The Lone Star governor also promised to bring spending under control — with a goal of balancing the budget by 2020 — by capping federal spending at 18 percent and passing a Balanced Budget Amendment to the Constitution “to truly protect taxpayers.”

In order to meet his 2020 goal, Perry would place a salary and hiring freeze on federal civilian employees until the budget is balance and an “immediate moratorium” on all regulations since 2008 to examine their effects on jobs, as well as reduce spending in agencies such as the Department of Education, Department of Energy and Environmental Protection Agency — leaving more regulatory power to the states.

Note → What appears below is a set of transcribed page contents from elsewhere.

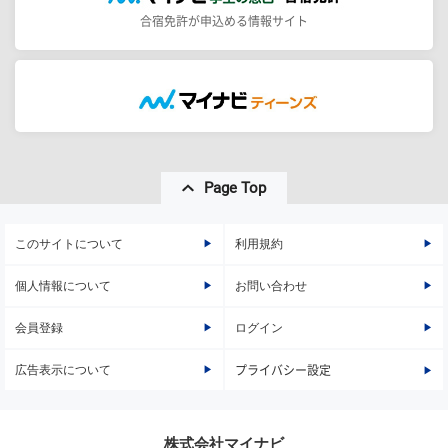
合宿免許が申込める情報サイト
Page Top
このサイトについて
利用規約
個人情報について
お問い合わせ
会員登録
ログイン
広告表示について
プライバシー設定
株式会社マイナビ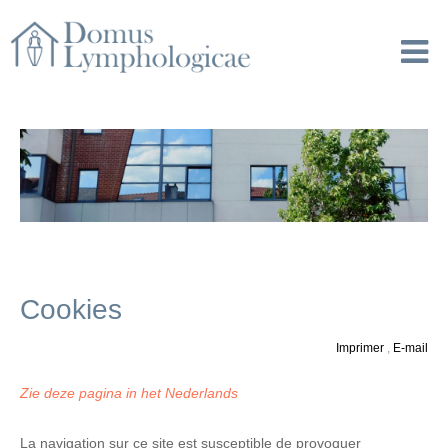
Cookies
Imprimer
,
E-mail
Zie deze pagina in het Nederlands
La navigation sur ce site est susceptible de provoquer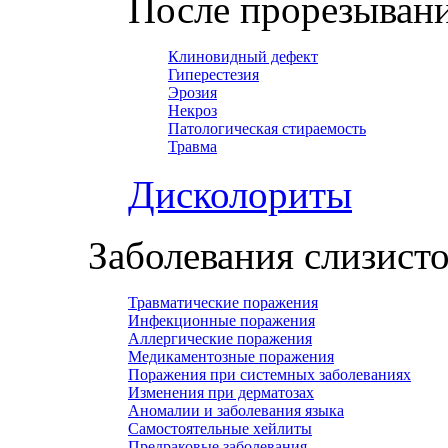
После прорезывани
Клиновидный дефект
Гиперестезия
Эрозия
Некроз
Патологическая стираемость
Травма
Дисколориты
Заболевания слизист
Травматические поражения
Инфекционные поражения
Аллергические поражения
Медикаментозные поражения
Поражения при системных заболеваниях
Изменения при дерматозах
Аномалии и заболевания языка
Самостоятельные хейлиты
Предраковые заболевания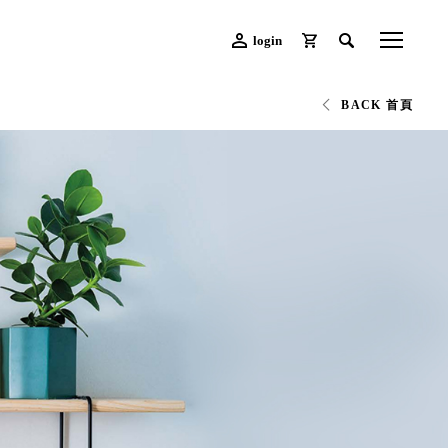
login
BACK 首頁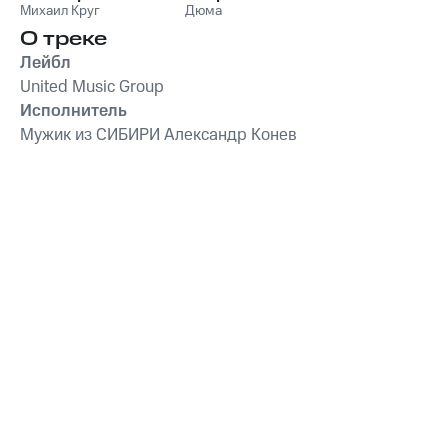
Михаил Круг
Дюма
О треке
Лейбл
United Music Group
Исполнитель
Мужик из СИБИРИ Александр Конев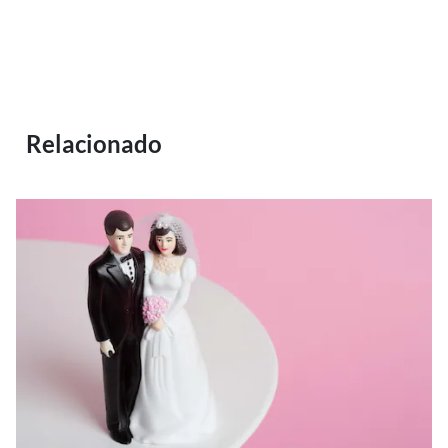
Relacionado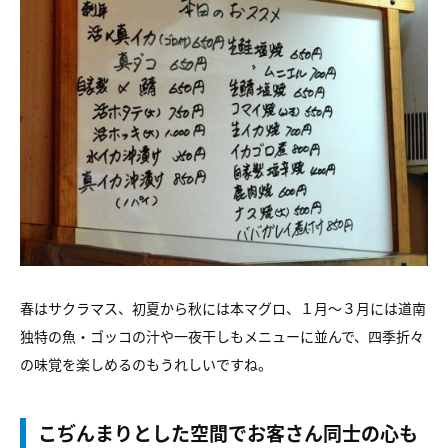
春はサクラマス、初夏から秋には本マグロ、１月～３月には道南
独特の魚・ゴッコの汁や一夜干しもメニューに並んで、四季折々
の味覚を楽しめるのもうれしいですね。
こぢんまりとした空間でお客さん同士の心も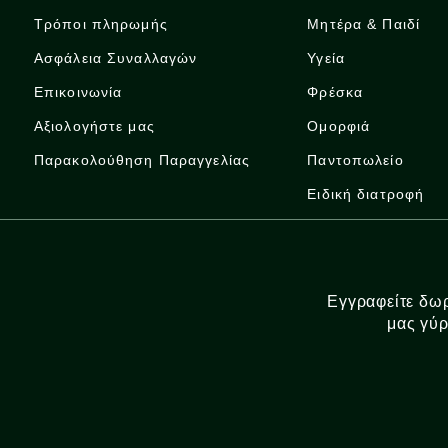
Τρόποι πληρωμής
Μητέρα & Παιδί
Ασφάλεια Συναλλαγών
Υγεία
Επικοινωνία
Φρέσκα
Αξιολογήστε μας
Ομορφιά
Παρακολούθηση Παραγγελίας
Παντοπωλείο
Ειδική διατροφή
Εγγραφείτε δωρ
μας γύρ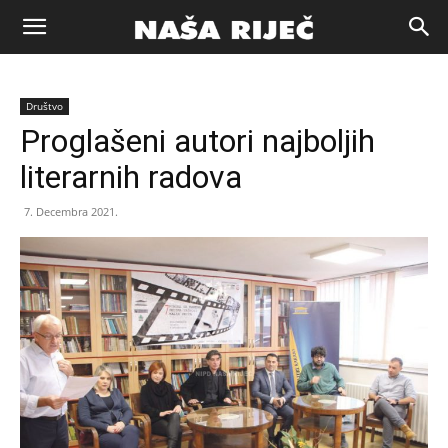
Naša
Društvo
riječ
Proglašeni autori najboljih
literarnih radova
Zenica
7. Decembra 2021.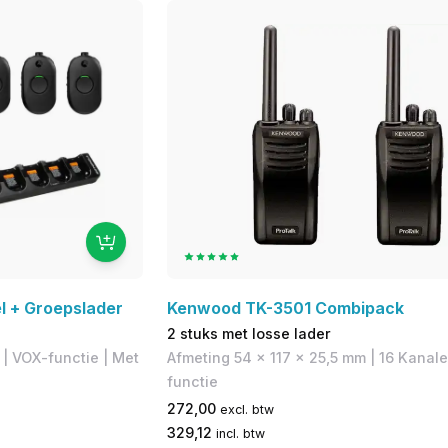
 + Groepslader
Kenwood TK-3501 Combipack
2 stuks met losse lader
| VOX-functie | Met
Afmeting 54 x 117 x 25,5 mm | 16 Kanal
functie
272,00
excl. btw
329,12
incl. btw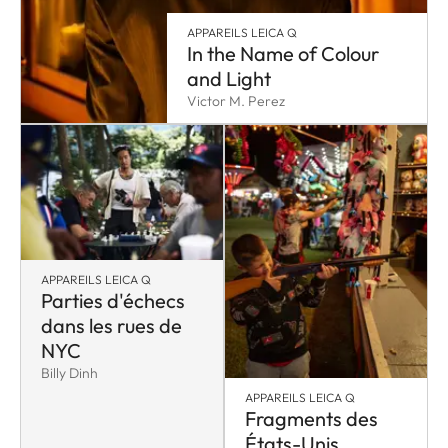
APPAREILS LEICA Q
In the Name of Colour
and Light
Victor M. Perez
APPAREILS LEICA Q
Parties d'échecs
dans les rues de
NYC
Billy Dinh
APPAREILS LEICA Q
Fragments des
États-Unis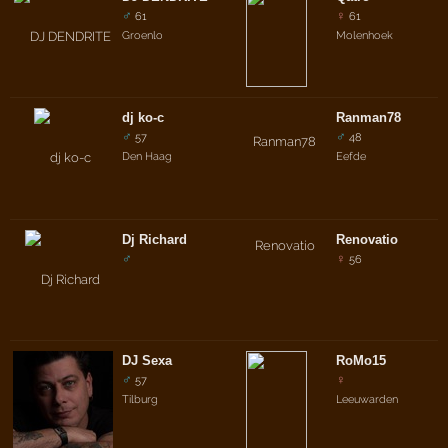
♂
♀
61
61
Groenlo
Molenhoek
dj ko-c
Ranman78
♂
♂
57
48
Den Haag
Eefde
Dj Richard
Renovatio
♂
♀
56
DJ Sexa
RoMo15
♂
♀
57
Tilburg
Leeuwarden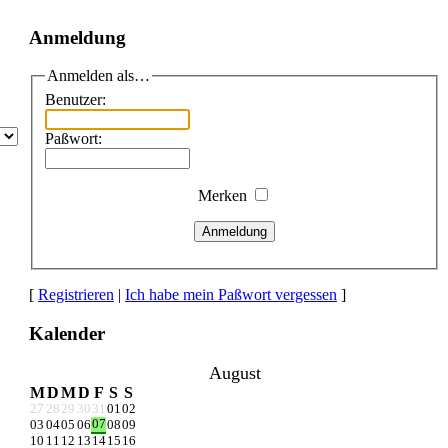
Anmeldung
Anmelden als…
Benutzer:
Paßwort:
Merken
Anmeldung
[
Registrieren
|
Ich habe mein Paßwort vergessen
]
Kalender
August
M
D
M
D
F
S
S
27
28
29
30
31
01
02
07
03
04
05
06
08
09
10
11
12
13
14
15
16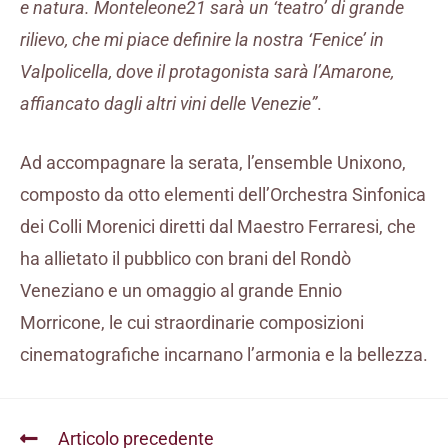
e natura. Monteleone21 sarà un ‘teatro’ di grande
rilievo, che mi piace definire la nostra ‘Fenice’ in
Valpolicella, dove il protagonista sarà l’Amarone,
affiancato dagli altri vini delle Venezie”
.
Ad accompagnare la serata, l’ensemble Unixono,
composto da otto elementi dell’Orchestra Sinfonica
dei Colli Morenici diretti dal Maestro Ferraresi, che
ha allietato il pubblico con brani del Rondò
Veneziano e un omaggio al grande Ennio
Morricone, le cui straordinarie composizioni
cinematografiche incarnano l’armonia e la bellezza.
Articolo precedente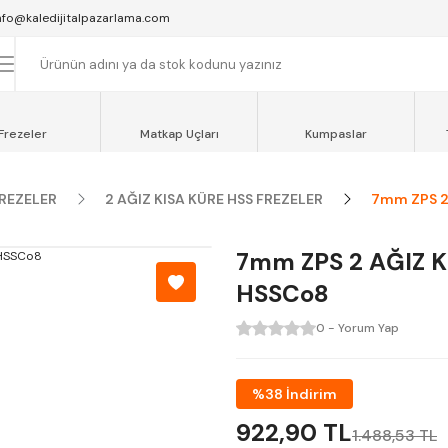
SAAT 16:00'YA KADAR VERİLEN SİPARİŞLER AYNI GÜN KARGOYA VERİLİR.
nfo@kaledijitalpazarlama.com
AT 12:00'YE KADAR VERİLEN SİPARİŞLER SEVKİYAT ARACIMIZLA AYNI GÜN
OCAELİ ve SAKARYA BÖLGESİ İÇİN AYNI GÜN TESLİMAT ARACIMIZ VARDI
Frezeler
Matkap Uçları
Kumpaslar
FREZELER
2 AĞIZ KISA KÜRE HSS FREZELER
7mm ZPS 2
7mm ZPS 2 AĞIZ K
HSSCo8
0 - Yorum Yap
%38 İndirim
922,90 TL
1.488,53 TL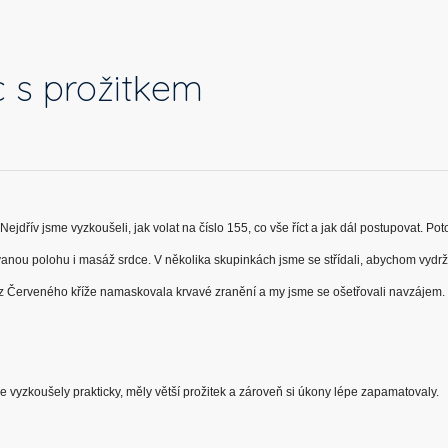
 s prožitkem
Nejdřív jsme vyzkoušeli, jak volat na číslo 155, co vše říct a jak dál postupovat. Po
anou polohu i masáž srdce. V několika skupinkách jsme se střídali, abychom vydrž
 Červeného kříže namaskovala krvavé zranění a my jsme se ošetřovali navzájem. N
e vyzkoušely prakticky, měly větší prožitek a zároveň si úkony lépe zapamatovaly.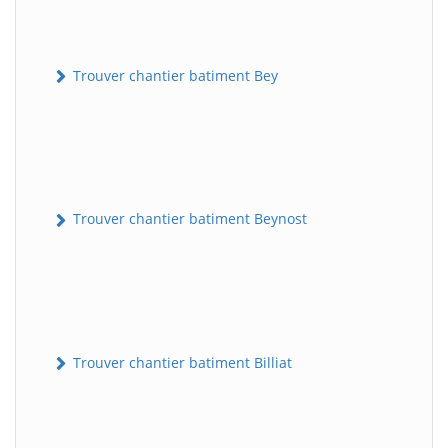
Trouver chantier batiment Bey
Trouver chantier batiment Beynost
Trouver chantier batiment Billiat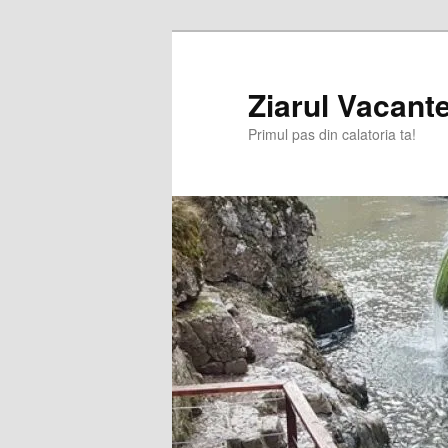
Sari
Sari
la
la
conținutul
conținutul
Ziarul Vacante
principal
secundar
Primul pas din calatoria ta!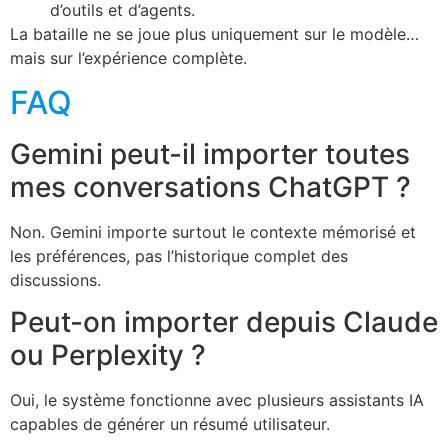
d’outils et d’agents.
La bataille ne se joue plus uniquement sur le modèle…
mais sur l’expérience complète.
FAQ
Gemini peut-il importer toutes
mes conversations ChatGPT ?
Non. Gemini importe surtout le contexte mémorisé et
les préférences, pas l’historique complet des
discussions.
Peut-on importer depuis Claude
ou Perplexity ?
Oui, le système fonctionne avec plusieurs assistants IA
capables de générer un résumé utilisateur.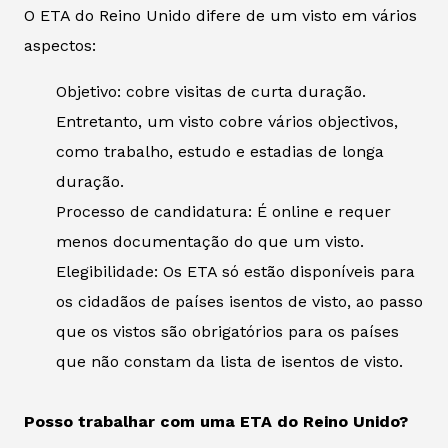
O ETA do Reino Unido difere de um visto em vários
aspectos:
Objetivo: cobre visitas de curta duração.
Entretanto, um visto cobre vários objectivos,
como trabalho, estudo e estadias de longa
duração.
Processo de candidatura: É online e requer
menos documentação do que um visto.
Elegibilidade: Os ETA só estão disponíveis para
os cidadãos de países isentos de visto, ao passo
que os vistos são obrigatórios para os países
que não constam da lista de isentos de visto.
Posso trabalhar com uma ETA do Reino Unido?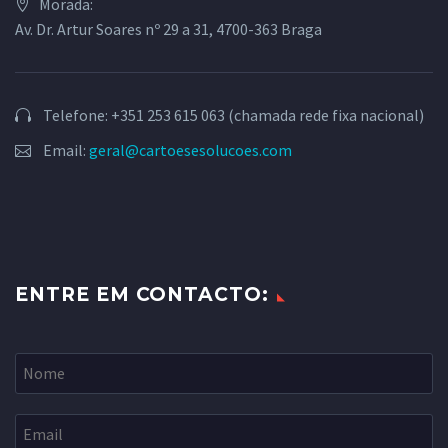
Morada:
Av. Dr. Artur Soares nº 29 a 31, 4700-363 Braga
Telefone: +351 253 615 063 (chamada rede fixa nacional)
Email:
geral@cartoesesolucoes.com
ENTRE EM CONTACTO:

“The great issue facing this nation is whether we have the courage to confront spending and the vision to get our economy growing again,” Perry said. “We need a tax code that unleashes growth instead of preventing it, that promotes fairness, not class warfare, that sparks investment in America instead of overseas interests. It is time to create incentives for American companies to invest in American workers.”

Veteran flat tax advocate Steve Forbes, editor in chief of Forbes magazine, officially endorsed Perry’s plan Sunday, telling Fox News it is “win-win all around.”

While the Obama re-election campaign conceded the details are not yet out, they wasted no time slamming the Perry proposal Monday.

In a memo highlighted by the New York Times, Obama Campaign Policy Director James Kvaal argues that both Perry and former Massachusetts Gov. Mitt Romney’s tax proposals are “far right visions” that would “drive up the deficit,” and that “the most fortunate Americans would pay less while the middle class would pay a higher share.”

In response, the Perry campaign rejected the Obama campaign’s premise.

“Governor Perry’s plan will cut taxes for everyone and grow the economy, not pit Americans against each other like President Obama does,” Perry spokesman Mark Miner told TheDC.

After making his pitch, ABC News reports that Perry will meet with South Carolina Gov. Nikki Haley and conservative kingmaker Sen. Jim DeMint.

Perry’s full job proposal is available on his website.